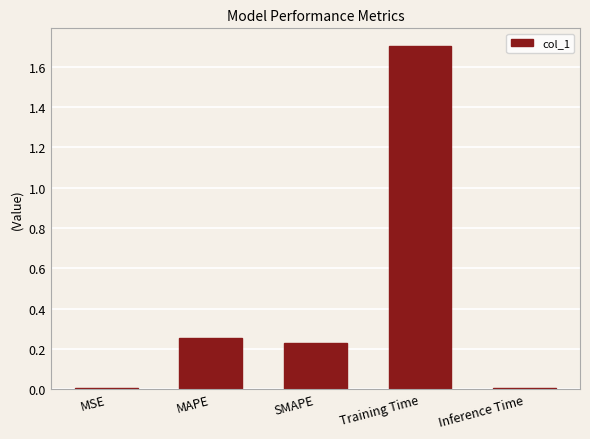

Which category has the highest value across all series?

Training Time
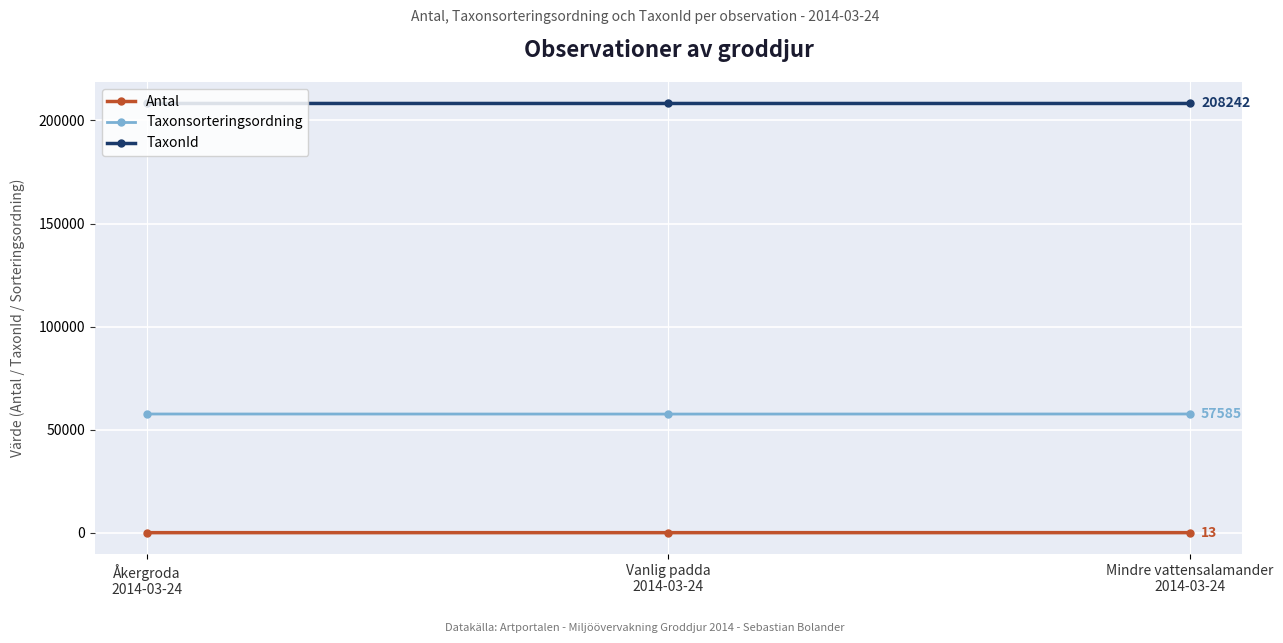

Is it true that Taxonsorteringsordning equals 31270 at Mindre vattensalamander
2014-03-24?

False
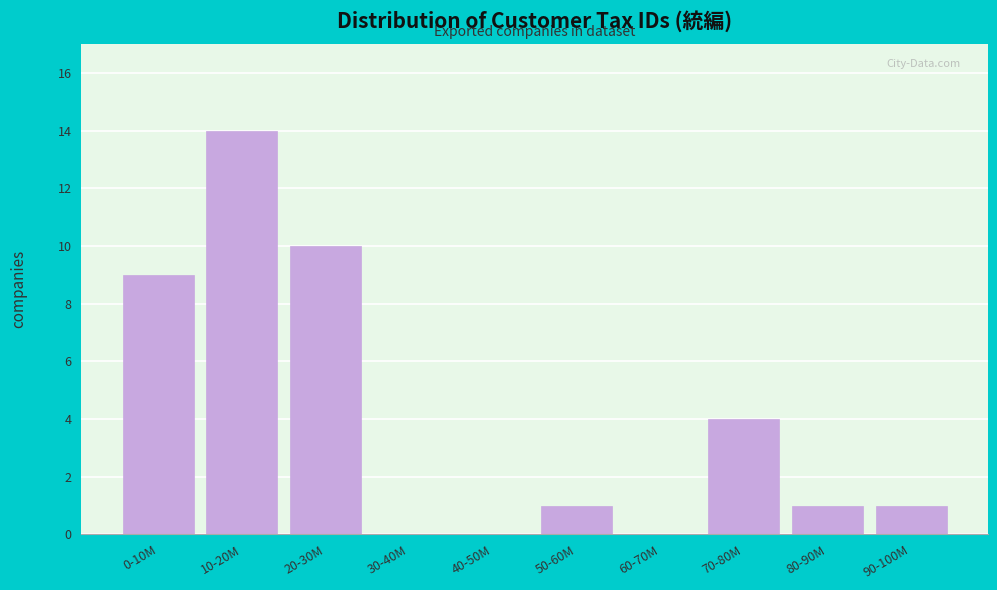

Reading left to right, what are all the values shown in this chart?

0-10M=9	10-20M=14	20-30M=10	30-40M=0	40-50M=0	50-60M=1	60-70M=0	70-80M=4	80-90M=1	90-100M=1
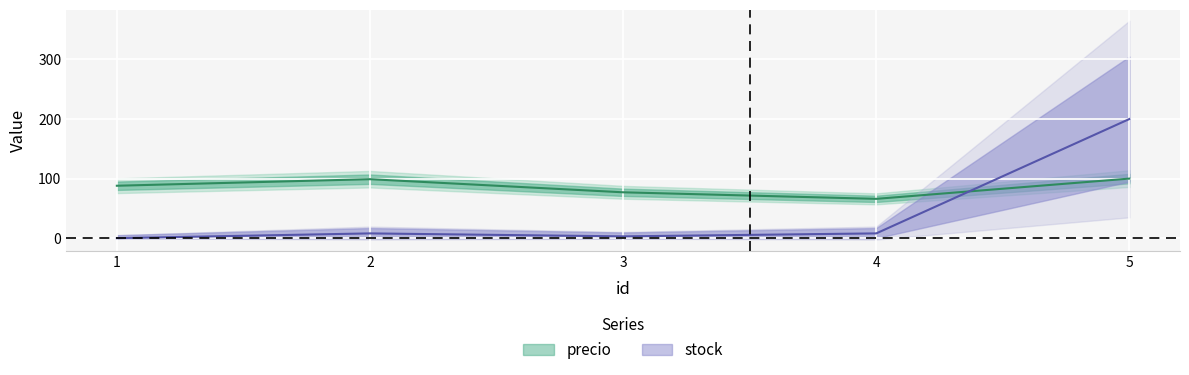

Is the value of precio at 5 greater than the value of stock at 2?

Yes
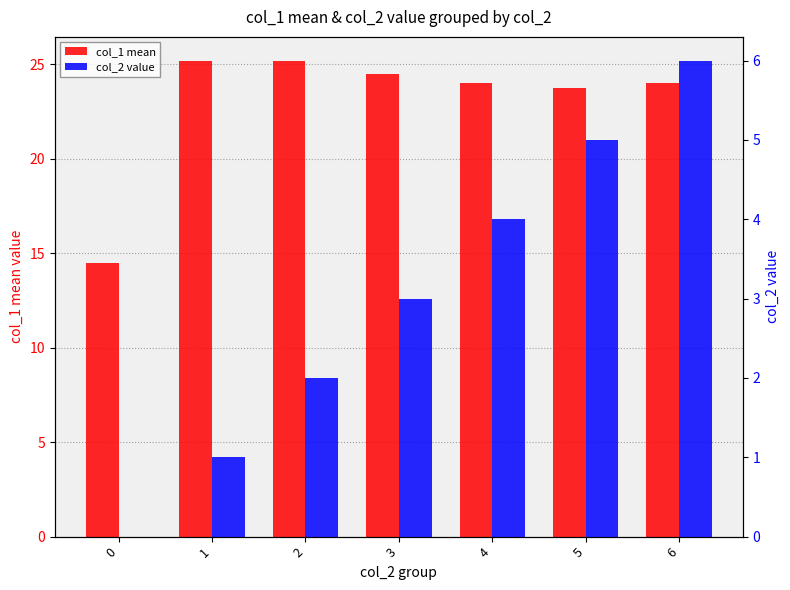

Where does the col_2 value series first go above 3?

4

---

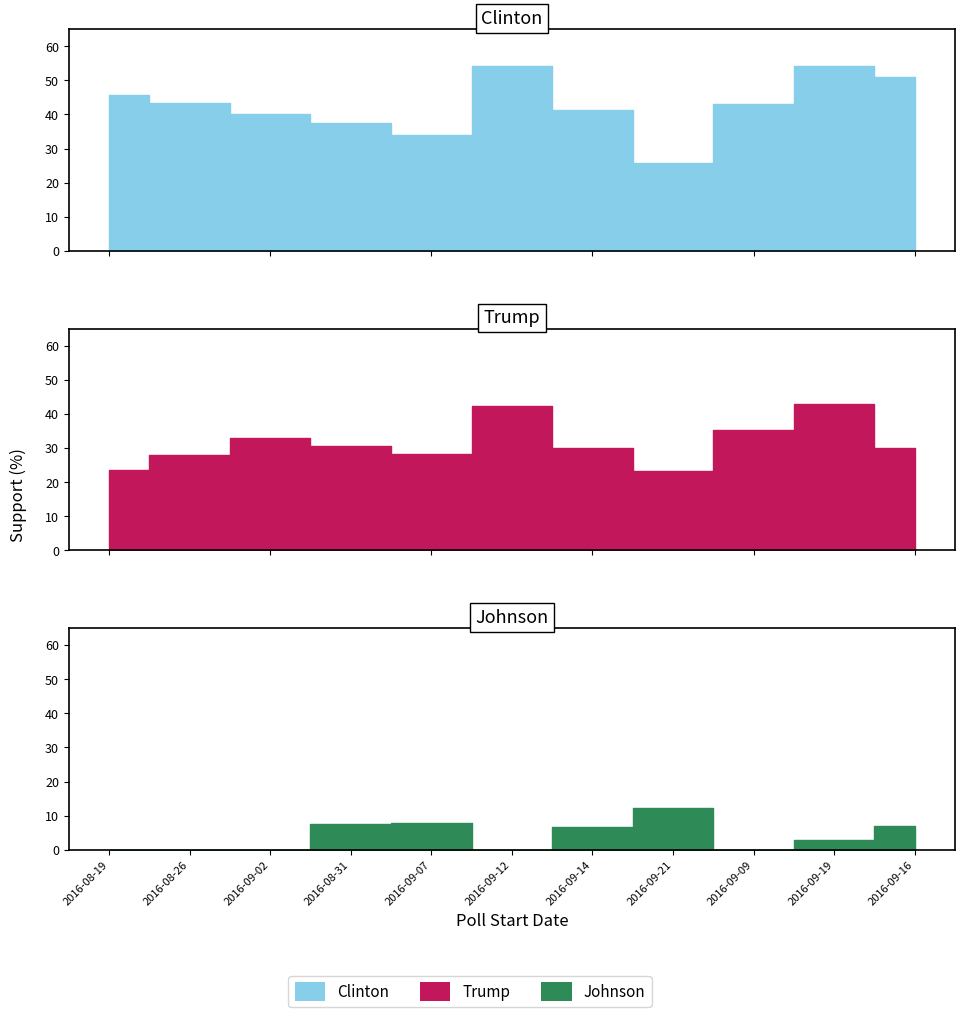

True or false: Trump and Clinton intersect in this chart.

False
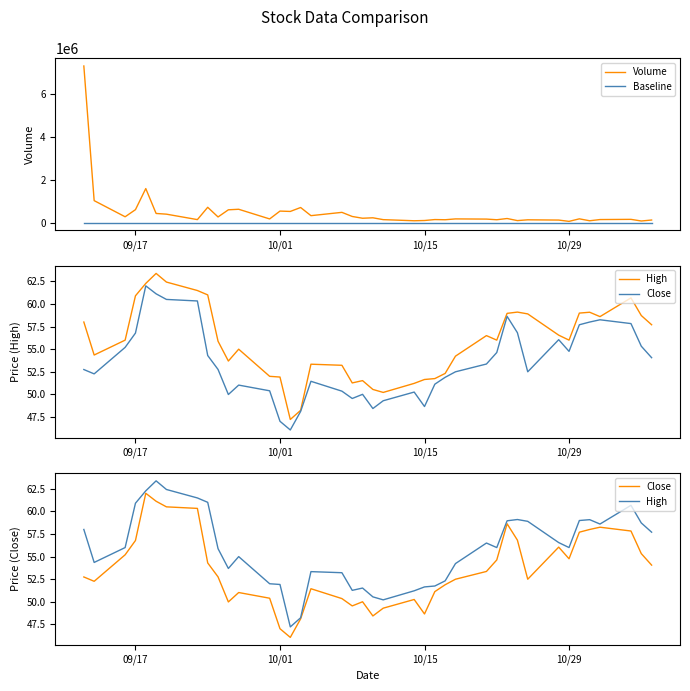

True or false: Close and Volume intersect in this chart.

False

(Problem to work on):
Can you copy the material word for word, from the line with "Which category has" through the line with "Where does the", leaving the pictures out of your answer?

(Answer box):
Which category has the highest value across all series?

Training Time

Is it true that Taxonsorteringsordning equals 31270 at Mindre vattensalamander
2014-03-24?

False

Reading left to right, what are all the values shown in this chart?

0-10M=9	10-20M=14	20-30M=10	30-40M=0	40-50M=0	50-60M=1	60-70M=0	70-80M=4	80-90M=1	90-100M=1

Is the value of precio at 5 greater than the value of stock at 2?

Yes

Where does the col_2 value series first go above 3?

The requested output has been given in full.